Io vado incontro a questi mesi con un appassionato interesse e con una certezza assoluta. Avremo delle prove dure da superare, e dei momenti penosi, ma è la guerra, signori. La guerra non è un seguito ininterrotto di brillanti vittorie, perché, se ciò fosse, finirebbe sul cominciare. La guerra ha i suoi alti e bassi, ma non bisogna mai dimenticare che questa è una guerra tridimensionale: anche nel mare, nel cielo. E l'ecatombe, la vera ecatombe del naviglio mercantile nemico, è veramente drammatica ed è uno degli elementi decisivi della nostra vittoria. Ad un certo momento i mari saranno pieni, letteralmente, di sottomarini italiani e tedeschi. E allora vedremo se l'insularismo britannico potrà salvare questa plutocrazia che ha finito, come doveva finire, alleandosi al bolscevismo. Ci sono dei riferimenti storici che talora fanno riflettere. Quando io leggevo il telegramma bombastico della signora Churchill per Stalin, io ricordavo che fenomeni simili avvenivano nella decadenza dell'impero romano.

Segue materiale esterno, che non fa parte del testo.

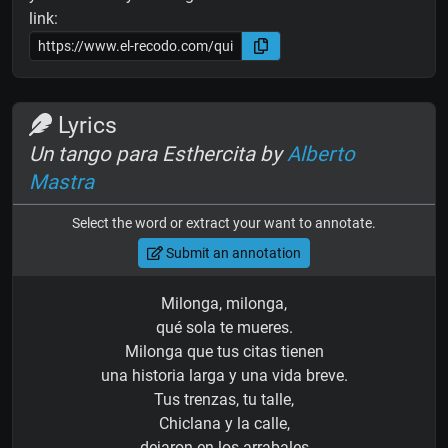
link:
Lyrics
Un tango para Esthercita by
Alberto
Mastra
Select the word or extract your want to annotate.
Submit an annotation
Milonga, milonga,
qué sola te mueres.
Milonga que tus citas tienen
una historia larga y una vida breve.
Tus trenzas, tu talle,
Chiclana y la calle,
dejaron en los arrabales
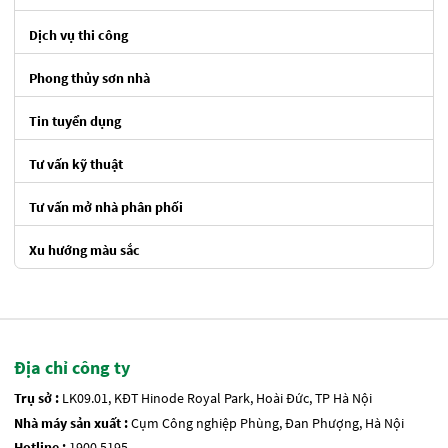
Dịch vụ thi công
Phong thủy sơn nhà
Tin tuyển dụng
Tư vấn kỹ thuật
Tư vấn mở nhà phân phối
Xu hướng màu sắc
Địa chỉ công ty
Trụ sở :
LK09.01, KĐT Hinode Royal Park, Hoài Đức, TP Hà Nội
Nhà máy sản xuất :
Cụm Công nghiệp Phùng, Đan Phượng, Hà Nội
Hotline :
1900 5195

Le matrone romane, ad un certo punto, disdegnarono la vecchia religione degli avi, solida, domestica, che doveva servire all'uomo, per andare incontro ai culti orientali. Quando giunse ad Ostia una statua di Mitra, ci fu un corteo di matrone romane che andarono a vedere questa statua che veniva dall'Oriente. Segno di decadenza. Poi, più tardi ancora, la moda dei costumi esotici: il sentirsi affascinati da questi uomini che venivano dal nord, che erano selvaggi, però robusti. Questo accade nel secondo, terzo secolo dopo Augusto. Erano i segni di una decadenza dell'animo dei componenti dello Stato. Questa mania della moda bolscevica che oggi imperversa in Inghilterra, è un segno di decadenza. Ciò significa che l'impero britannico non fa più affidamento sulle sue forze tradizionali, intime, ma conta sull'apporto dei russi, i quali, secondo l'incoercibile egoismo inglese, sono molto utili perché muoiono per l'Inghilterra. E l'Inghilterra è disposta a fare la guerra sino all'ultimo russo, come era disposta a farla sino all'ultimo francese.
L'attività del Partito non deve essere statica, ma dinamica. Bisogna circolare nelle provincie. Vedere, constatare d'improvviso il funzionamento capillare del Partito. Dare importanza a questi piccoli Fasci del villaggio, perché lì c'è poi l'Italia fondamentale, l'Italia vera. E qualche volta sono dimenticati. Non è necessario fare delle manifestazioni o delle adunate. Si parla, si chiamano i fascisti, si dice quello che si deve dire.
Queste sono le direttive che io assegno in questo 3 gennaio. Poi aggiungo che ogni mese la riunione del Direttorio, al completo, quindi presenti anche gli ispettori, sarà tenuta a palazzo Venezia, e sarà presieduta da me. Così lavoreremo insieme.